As of the census of 2000, there were 13,121 people, 2,510 households, and 3,454 families residing in the town. The population density was 293.7 PD/sqmi. There were 5,880 housing units at an average density of 131.6 /sqmi. The racial makeup of the town was 96.80% White, 0.30% Black or African American, 1.25% Native American, 0.41% Asian, 0.03% Pacific Islander, 0.18% from other races, and .02% from two or more races. Hispanic or Latino of any race were 0.83% of the population.

There were 5,510 households, out of which 39.4% had children under the age of 18 living with them, 36.1% were married couples living together, 12.2% had a female householder with no husband present, and 37.3% were non-families. 31.1% of all households were made up of individuals, and 13.9% had someone living alone who was 65 years of age or older.
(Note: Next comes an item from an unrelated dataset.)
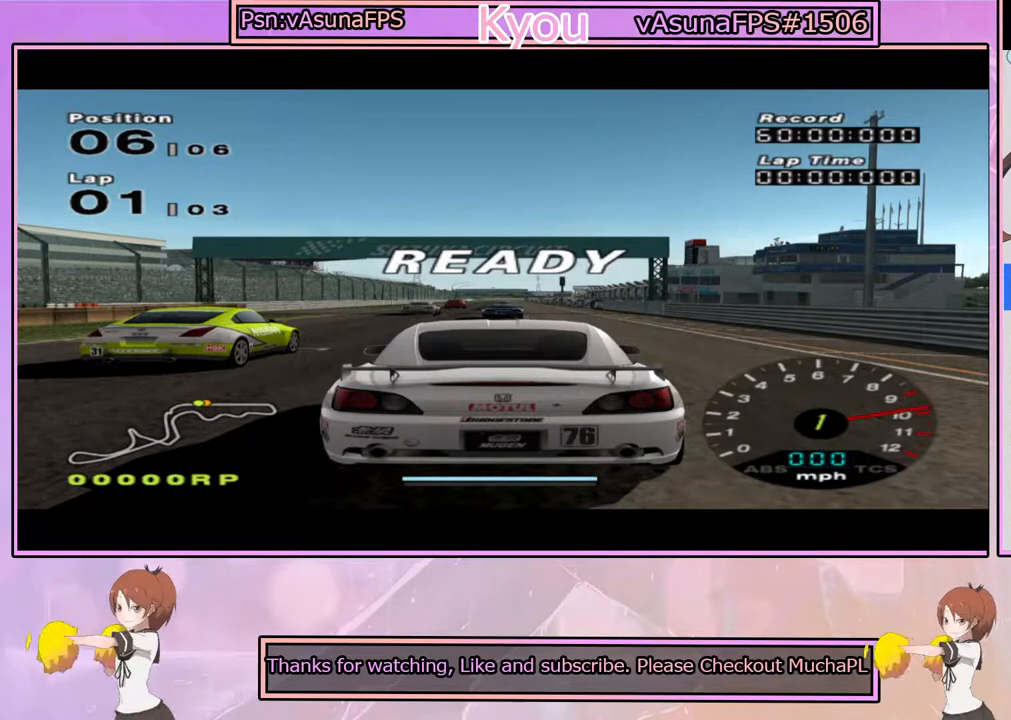
{"buttons": ["CROSS"], "left_stick": "center", "right_stick": "center", "events": []}
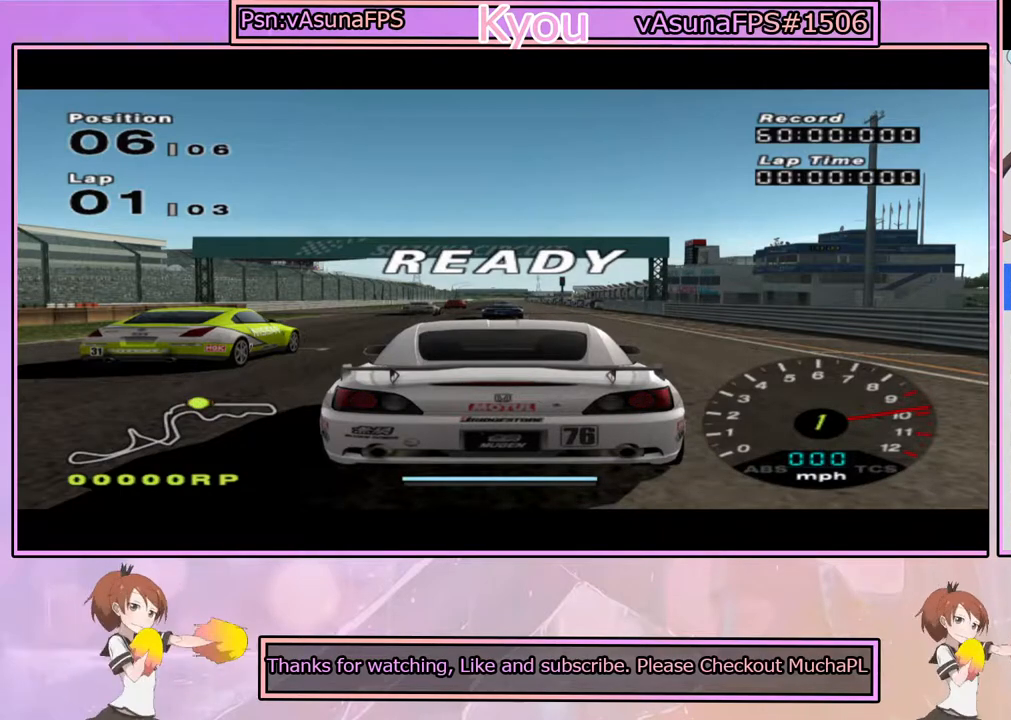
{"buttons": ["CROSS"], "left_stick": "center", "right_stick": "center", "events": []}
The average household size was 2.98 and the average family size was 3.67.

In the town, the population was spread out, with 23.7% under the age of 18, 7.1% from 18 to 24, 27.3% from 25 to 44, 23.2% from 45 to 64, and 18.8% who were 65 years of age or older. The median age was 36 years. For every 100 females, there were 88.6 males. For every 100 females age 18 and over, there were 84.7 males.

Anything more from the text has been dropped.